The treatment was essentially defining a new disease state and required a complex operating model involving physician and patient education, patient baseline testing, self-administration, cold-chain logistics, and treatment monitoring. The model also required bundling the treatment with additional services, data, and education to ensure the benefits and improve patient outcomes.
In addition, this was our client’s first product launch. They wanted to demonstrate an ability to execute as a commercial company and earn a reputation as a good partner with patients, physicians, and payers.
Converge conducted a launch readiness assessment to provide visibility to what preparations were still needed. It revealed areas that required further process definition. The company also identified internal knowledge/experience gaps, in areas including commercial launch management, patient services development, and systems implementation. Senior leadership engaged Converge to develop commercial scale business processes, commercial systems architecture, and the “last mile strategies” for moving the drug product to the administration site.
Patient-Focused Business Process Design
Converge began by establishing a centralized commercial launch team. This group identified departmental ownership for key tasks and developed the integrated project plan for launch preparation. Together, we defined and mapped each customer-facing business process along with the product and information flows from warehouse to patient.
For example, there was a small risk that patients could undergo numerous treatment rounds successfully and then potentially experience a sudden life-threatening adverse event. As a result, we designed the business processes to alert decision-makers of unusual results. The process required baseline testing prior to the initial treatment and then regular patient monitoring throughout the treatment experience. It was vital to provide high levels of information visibility.

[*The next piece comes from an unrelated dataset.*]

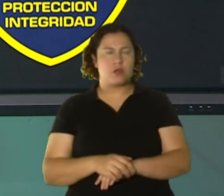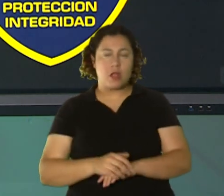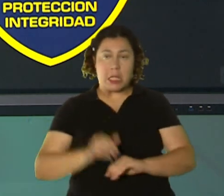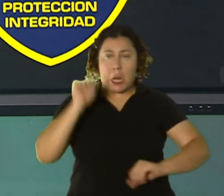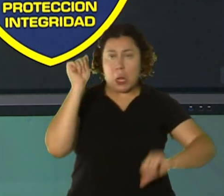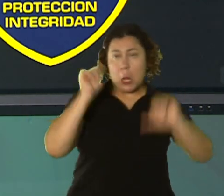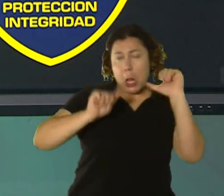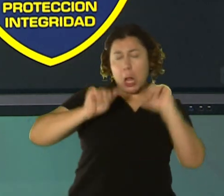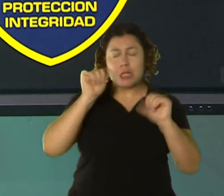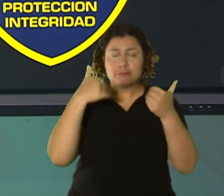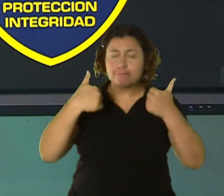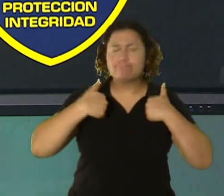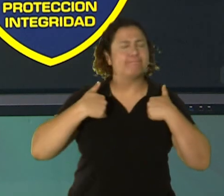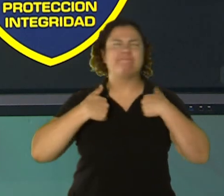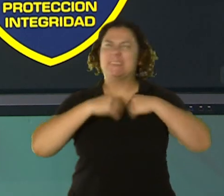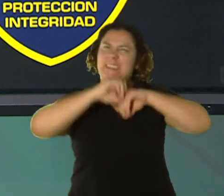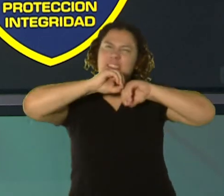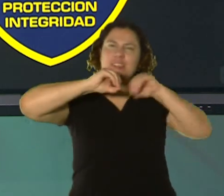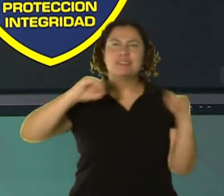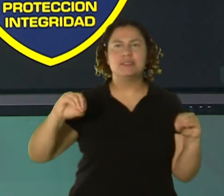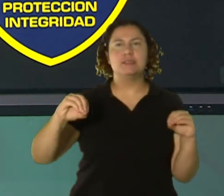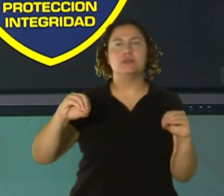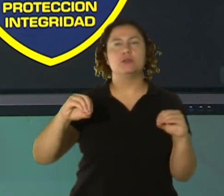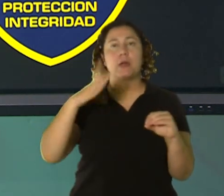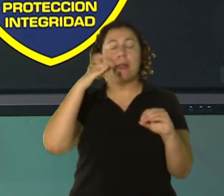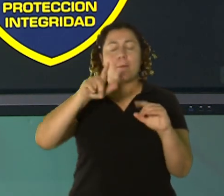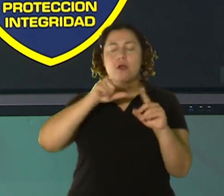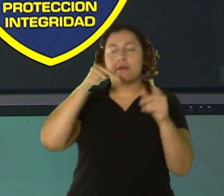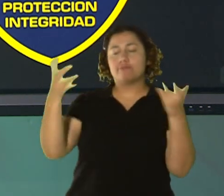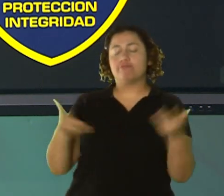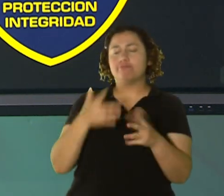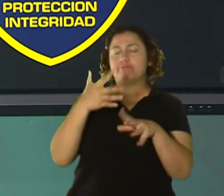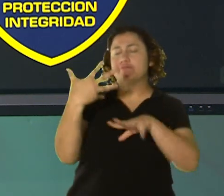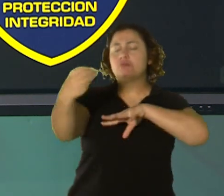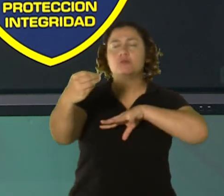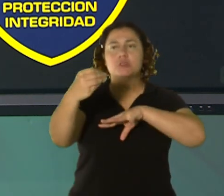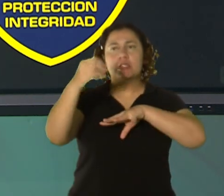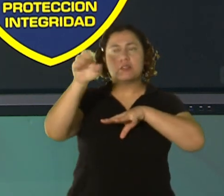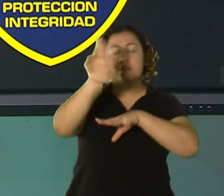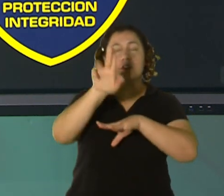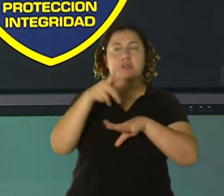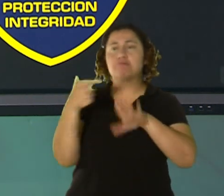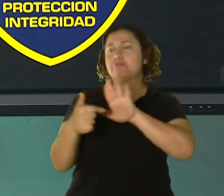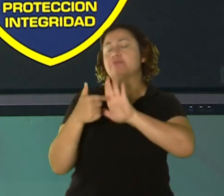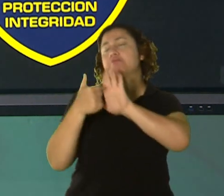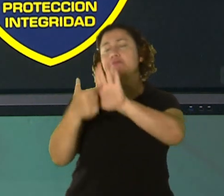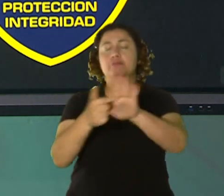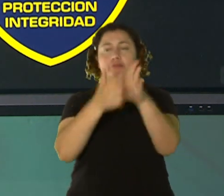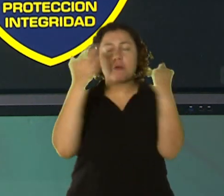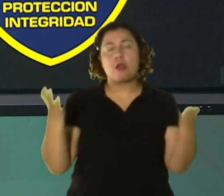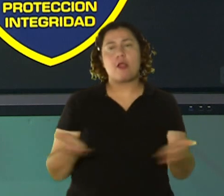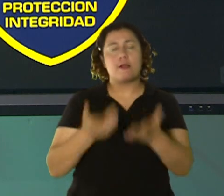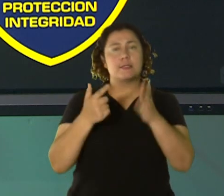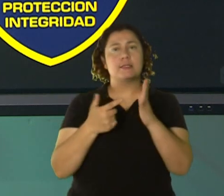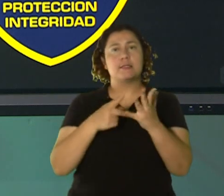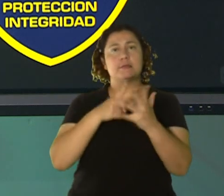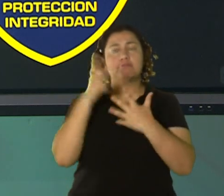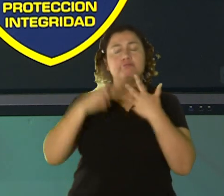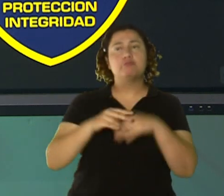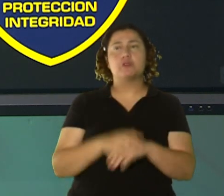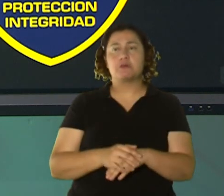duda. Porque de aquí han ido a Estados Unidos, se han presentado los casos aquí, y nos han llamado. Y se extraditan.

So, while data was collected at the individual patient level, it was then integrated upstream into several relevant information systems, where the results were linked with patient records available to both the physician and our client’s Patient Services team, so decisions could be made whether to continue or pause treatment and to schedule delivery of the next round of the drug.
Developing & Implementing Commercial Systems Architecture
Process design collaboration transitioned into establishing a common understanding of the commercial systems required to execute the patient model. After launch, these systems would support the physician and patient communities, along with the supply chain, manufacturing, and distribution networks.
When development shifted to implementation, the Converge team stood up each system, including:
- A Customer Relationship Management (CRM) platform to support physician interaction. It provided criteria for disease recognition, information about available therapies, and how to qualify patients for treatment.
- The Patient Services platform for patient onboarding and ongoing monitoring of patient conditions. It housed records of patient and physician intent, test completion, education and training completion, and proof of funding source/reimbursement.
- A Risk Evaluation & Mitigation Strategies (REMS) program with three distinct audiences that was managed by one external vendor. REMS are typically only needed for physicians. However, the level of risk involved in this treatment warranted training and certifying the patients and pharmacies as well.
- Distribution and logistics systems that communicated with each other as needed to handle supply chain management and execution. These systems registered orders from the hospital, relayed information to the 3PL, and coordinated delivery to patients.
Defining Last Mile Strategies
“Last mile strategies” are the critical processes and solutions that move products from their final distribution point to the site of administration. Typically, the administration site is a pharmacy or hospital. However, for our client’s treatment, the last mile involved direct-to-patient home delivery.
This high-touch patient and physician services model raised many questions that typical supply chain launch planning does not confront. We worked with the company to ensure that their processes and systems addressed:
- Designing the packaging for easy and safe use by the patient independently,
- Delivering the drug as a single unit, and
- Maintaining the right temperature during shipping and delivery.
What Happened Next?
With the commercial systems, supply chain, and last mile strategies in place, Converge led a cross-functional mock launch. Each part of our client’s organization tested the processes, systems, and handoffs between the internal and external partner ecosystem.
We “experienced” the process of onboarding a patient and walking through the entire course of treatment with no issues. Then we introduced issues and prepared contingency scenarios. For example, the team worked out how patients and physicians would be notified if lab numbers were outside acceptable limits.
The exercise was completed with enough time to remediate issues before they ever affected real patients.
This client’s treatment has since launched in Europe, and they are fully prepared for U.S. launch. Upon reexamination almost a year later, over 95% of the processes we developed were still utilized and even further enhanced.
In addition, the company replicated this approach for their second product. They were ready well in advance of receiving approval and have since launched successfully in Europe and the U.S.